For the reasons stated, I would affirm the judgment of the Court of Appeals, and for that reason I concur in the result reached by the majority. I dissent, however, to extending the discussion to issues not before the Court as the majority has done.
. In the middle of appellant's brief he states:
"The failure to apply the law of parties to the facts of a case is not fundamental error. Bilbrey v. State, 594 S.W.2d 754, 756 (Tex.Cr.App.1980). Where a proper and timely objection is raised to such failure, however, reversible error is presented. Apodaca v. State, 589 S.W.2d 696, 698-699 (Tex.Crim.App.1979); Rasmussen v. State, 608 S.W.2d 205 (Tex.Cr.App.1980).”
Here appellant does not cite Apodaca and Rasmussen for the proposition claimed by the majority nor is argument advanced on the claim seized upon by the majority.

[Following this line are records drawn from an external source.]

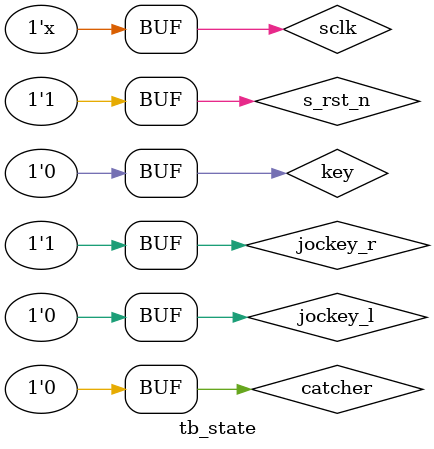
<source format=v>
`timescale      1ns/1ns

module  tb_state();

reg                     sclk                    ;
reg                     s_rst_n                 ;
reg                     catcher                 ;
reg                     jockey_r                ;
reg                     jockey_l                ;
reg                     key                     ;

wire                    direct                  ;
wire                    enable                  ;

initial begin
        sclk    =       1'b1;
        s_rst_n <=      1'b0;
        catcher <=      1'b1;
        jockey_l<=      1'b1;
        jockey_r<=      1'b1;
        key     <=      1'b0;
        #100
        s_rst_n <=      1'b1;
        #100
        key     <=      1'b1;
        #20
        key     <=      1'b0;
        #100
        catcher <=      1'b0;
        jockey_l<=      1'b0;
        #100
        key     <=      1'b1;
        #20
        key     <=      1'b0;
        
end

always  #10     sclk    =       ~sclk;

state   state_inst(
        .sclk                   (sclk                   ),
        .s_rst_n                (s_rst_n                ),
        .catcher                (catcher                ),
        .jockey_r               (jockey_r               ),
        .jockey_l               (jockey_l               ),
        .key                    (key                    ),
        .direct                 (direct                 ),
        .enable                 (enable                 )
);

endmodule
</source>
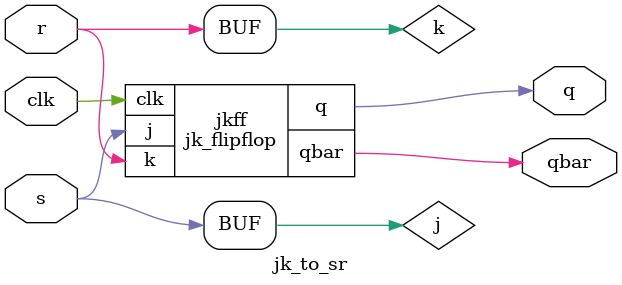
<source format=v>
module jk_flipflop( input clk, j, k,output reg q, qbar);

    always @(posedge clk) 
    begin
        q=1'b1;
        qbar = 1'b1;
        
        case ({j, k})
            2'b00: begin
                q <= q;
                qbar <= qbar;end
            2'b01: begin
                q <= 1'b0;
                qbar <= 1'b1;end
            2'b10: begin
                q <= 1'b1;
                qbar <= 1'b0;end
            2'b11: begin
                q <= 1'bx;
                qbar <= 1'bx;end
        endcase
    end
endmodule
module jk_to_sr(
    input clk,s,r,
    output q, qbar);
wire j, k;
 assign j = s;
    assign k = r;
jk_flipflop jkff (clk, j, k, q, qbar);
endmodule
</source>
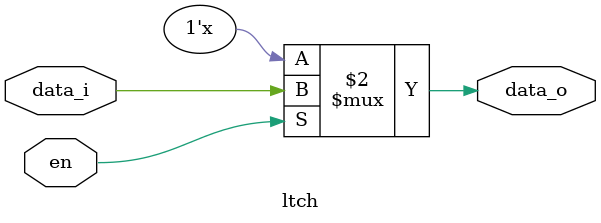
<source format=v>
module ltch #(
    parameter DW = 1,
    parameter LTCH_NAME = "ltch"
) (
    input en,
    input [DW-1:0] data_i,
    output reg [DW-1:0] data_o
);
/* verilator lint_off COMBDLY*/
/* verilator lint_off LATCH*/
    always @ * begin
        if (en) data_o <= data_i;
    end
/* verilator lint_on LATCH*/
/* verilator lint_on COMBDLY*/
`ifdef PLATFORM_SIM
    xchecker_logic #(
        .DW         (1),
        .SIGNAL_NAME    ({"en of ", LTCH_NAME})
    )xchecker_en(
        .data_i          (en)
    );
`endif

endmodule


</source>
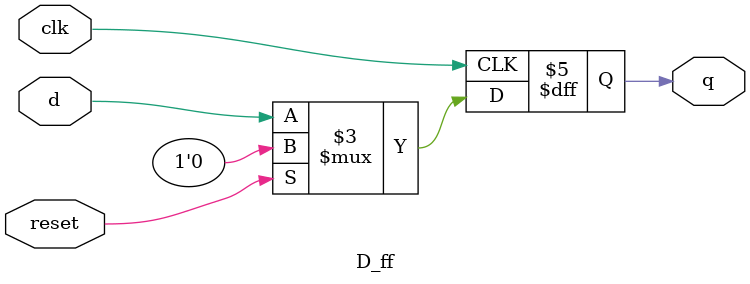
<source format=v>
`timescale 1ns / 1ps

module D_ff(q,d,clk,reset);
    output reg q;
    input d,clk,reset;
    
    
     always@(negedge clk)
     begin
     if(reset)
     q=1'b0;
     else
     q=d;
     end
    
endmodule

</source>
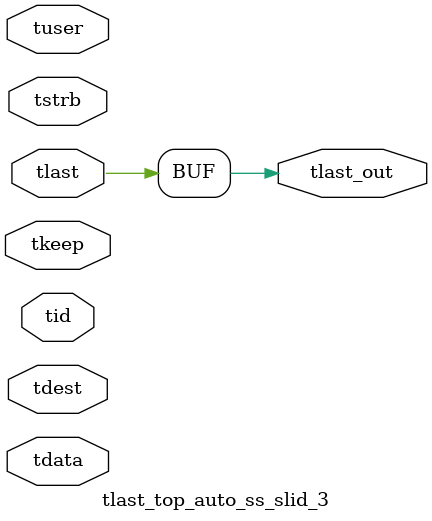
<source format=v>


`timescale 1ps/1ps

module tlast_top_auto_ss_slid_3 #
(
parameter C_S_AXIS_TID_WIDTH   = 1,
parameter C_S_AXIS_TUSER_WIDTH = 0,
parameter C_S_AXIS_TDATA_WIDTH = 0,
parameter C_S_AXIS_TDEST_WIDTH = 0
)
(
input  [(C_S_AXIS_TID_WIDTH   == 0 ? 1 : C_S_AXIS_TID_WIDTH)-1:0       ] tid,
input  [(C_S_AXIS_TDATA_WIDTH == 0 ? 1 : C_S_AXIS_TDATA_WIDTH)-1:0     ] tdata,
input  [(C_S_AXIS_TUSER_WIDTH == 0 ? 1 : C_S_AXIS_TUSER_WIDTH)-1:0     ] tuser,
input  [(C_S_AXIS_TDEST_WIDTH == 0 ? 1 : C_S_AXIS_TDEST_WIDTH)-1:0     ] tdest,
input  [(C_S_AXIS_TDATA_WIDTH/8)-1:0 ] tkeep,
input  [(C_S_AXIS_TDATA_WIDTH/8)-1:0 ] tstrb,
input  [0:0]                                                             tlast,
output                                                                   tlast_out
);

assign tlast_out = {tlast};

endmodule


</source>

. The co-defendant's charge is not in this record before us so that we appraise the objection in light of the charge.
. The rulings referred to in the brief were those made as to the co-defendant’s objection.
. In Vaughn the Court noted the only objection was "for the same reasons stated in our motion for directed verdict." Speaking through Judge Clinton this Court held the objection was not in accordance with Article 36.14, V.A.C.C.P.
. In Minor v. State, 476 S.W.2d 694 (Tex.Cr.App.1972), the complaint that the trial court erred in charging only abstractly on the law of principals (now parties) without applying the law to the facts despite timely presented objection was held not supported by the record which showed that, in addition to the abstract charge, the court instructed the jury to convict if it found the defendant guilty beyond a reasonable doubt of the offense charged either "acting alone or together with another" as a principal as defined in the charge. It must be remembered that the charge must be read as a whole.